> [Work to be completed] Please write out all the data that follows exactly, without the pictures.

[Stored data entries]
━━━━━━━━
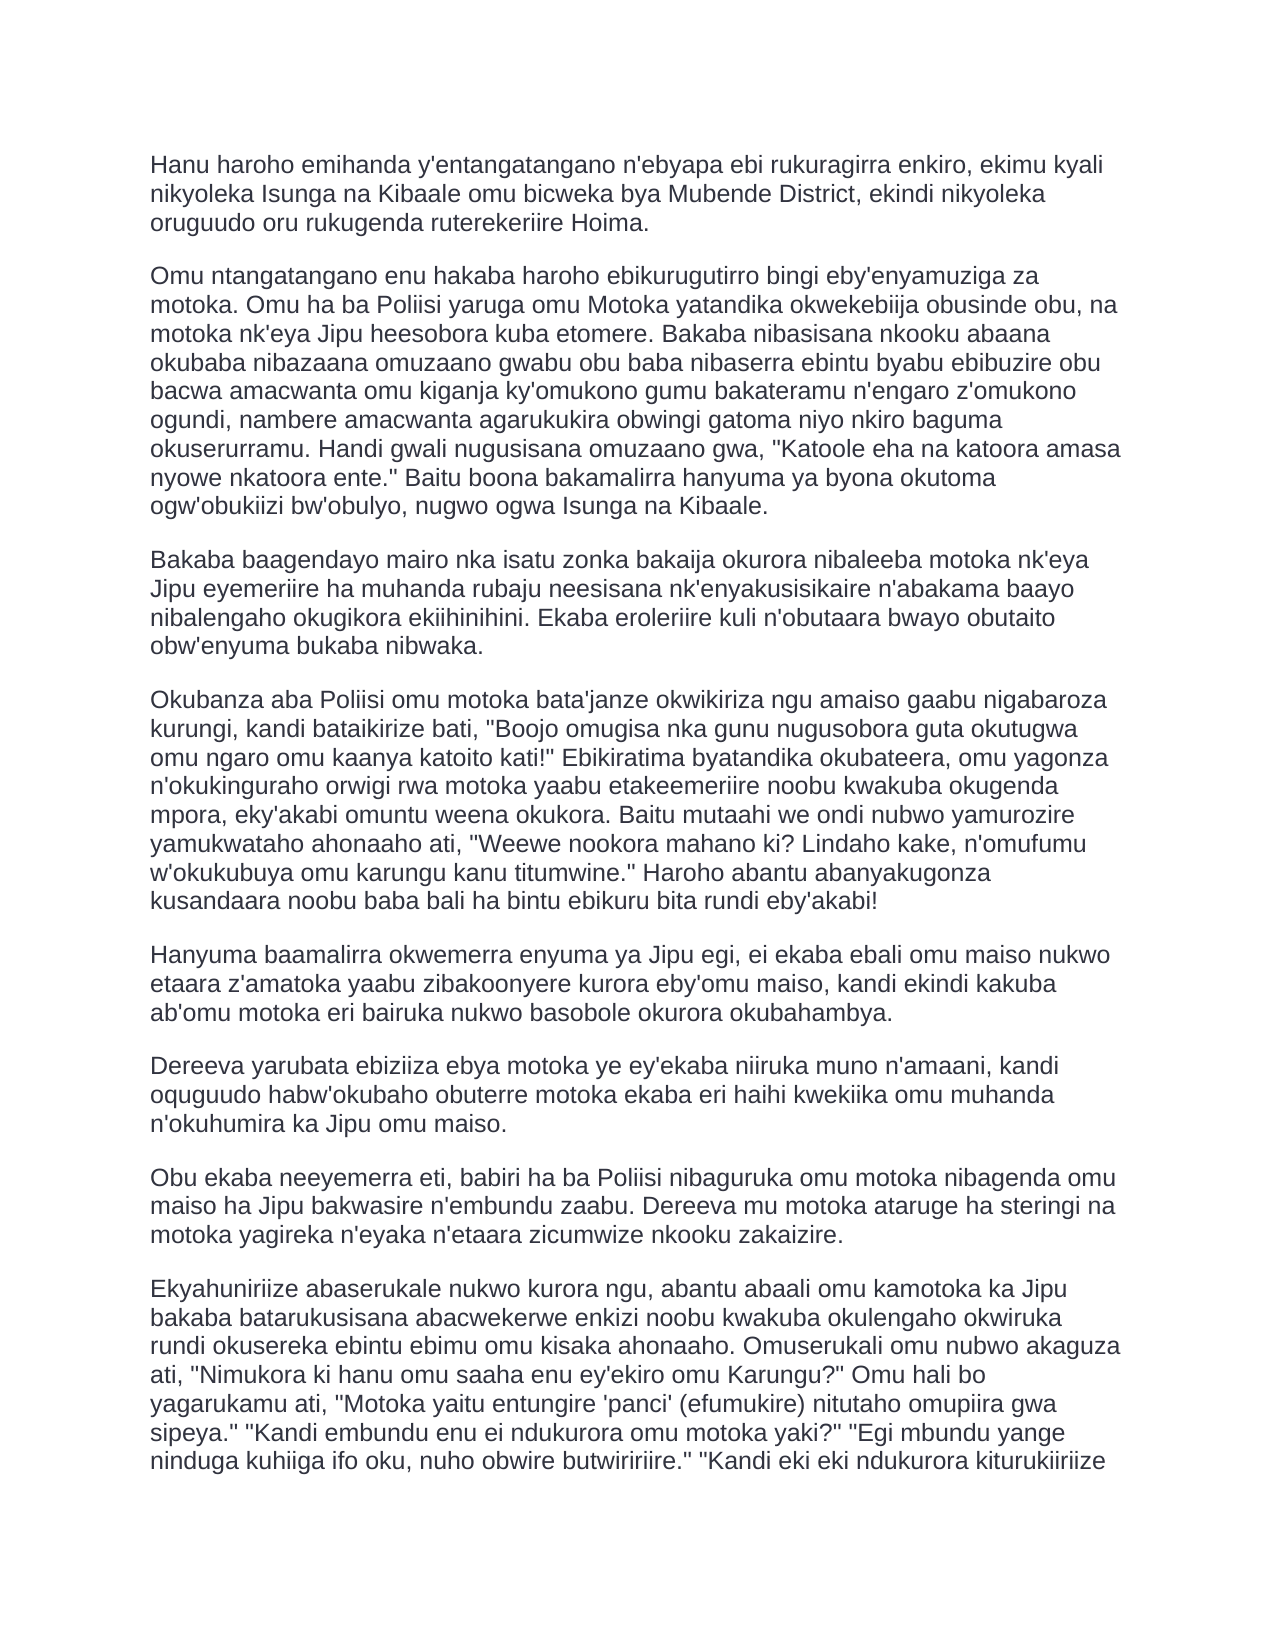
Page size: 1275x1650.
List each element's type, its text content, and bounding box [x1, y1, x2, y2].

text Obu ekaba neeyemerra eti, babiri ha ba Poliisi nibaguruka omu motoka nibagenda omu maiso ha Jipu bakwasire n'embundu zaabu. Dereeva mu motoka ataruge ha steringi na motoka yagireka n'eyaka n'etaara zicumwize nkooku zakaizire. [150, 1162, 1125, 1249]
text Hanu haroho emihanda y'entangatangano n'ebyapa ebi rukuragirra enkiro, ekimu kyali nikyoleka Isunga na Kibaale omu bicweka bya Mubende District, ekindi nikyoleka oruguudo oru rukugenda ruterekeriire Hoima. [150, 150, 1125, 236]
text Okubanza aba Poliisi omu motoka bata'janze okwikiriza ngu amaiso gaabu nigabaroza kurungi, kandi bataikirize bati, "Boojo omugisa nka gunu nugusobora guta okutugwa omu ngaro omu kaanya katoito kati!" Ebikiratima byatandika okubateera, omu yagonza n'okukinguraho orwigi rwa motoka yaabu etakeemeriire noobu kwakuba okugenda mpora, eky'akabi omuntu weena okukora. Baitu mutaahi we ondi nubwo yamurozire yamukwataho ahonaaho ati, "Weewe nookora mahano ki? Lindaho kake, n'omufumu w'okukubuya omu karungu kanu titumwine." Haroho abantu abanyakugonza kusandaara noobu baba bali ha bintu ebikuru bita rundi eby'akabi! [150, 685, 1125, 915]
━━━━━━━━
> [Reply]
Page size: 1275x1650.
List each element's type, its text content, and bounding box [x1, y1, x2, y2].

text Obu ekaba neeyemerra eti, babiri ha ba Poliisi nibaguruka omu motoka nibagenda omu maiso ha Jipu bakwasire n'embundu zaabu. Dereeva mu motoka ataruge ha steringi na motoka yagireka n'eyaka n'etaara zicumwize nkooku zakaizire. [150, 1162, 1125, 1249]
text Hanu haroho emihanda y'entangatangano n'ebyapa ebi rukuragirra enkiro, ekimu kyali nikyoleka Isunga na Kibaale omu bicweka bya Mubende District, ekindi nikyoleka oruguudo oru rukugenda ruterekeriire Hoima. [150, 150, 1125, 236]
text Okubanza aba Poliisi omu motoka bata'janze okwikiriza ngu amaiso gaabu nigabaroza kurungi, kandi bataikirize bati, "Boojo omugisa nka gunu nugusobora guta okutugwa omu ngaro omu kaanya katoito kati!" Ebikiratima byatandika okubateera, omu yagonza n'okukinguraho orwigi rwa motoka yaabu etakeemeriire noobu kwakuba okugenda mpora, eky'akabi omuntu weena okukora. Baitu mutaahi we ondi nubwo yamurozire yamukwataho ahonaaho ati, "Weewe nookora mahano ki? Lindaho kake, n'omufumu w'okukubuya omu karungu kanu titumwine." Haroho abantu abanyakugonza kusandaara noobu baba bali ha bintu ebikuru bita rundi eby'akabi! [150, 685, 1125, 915]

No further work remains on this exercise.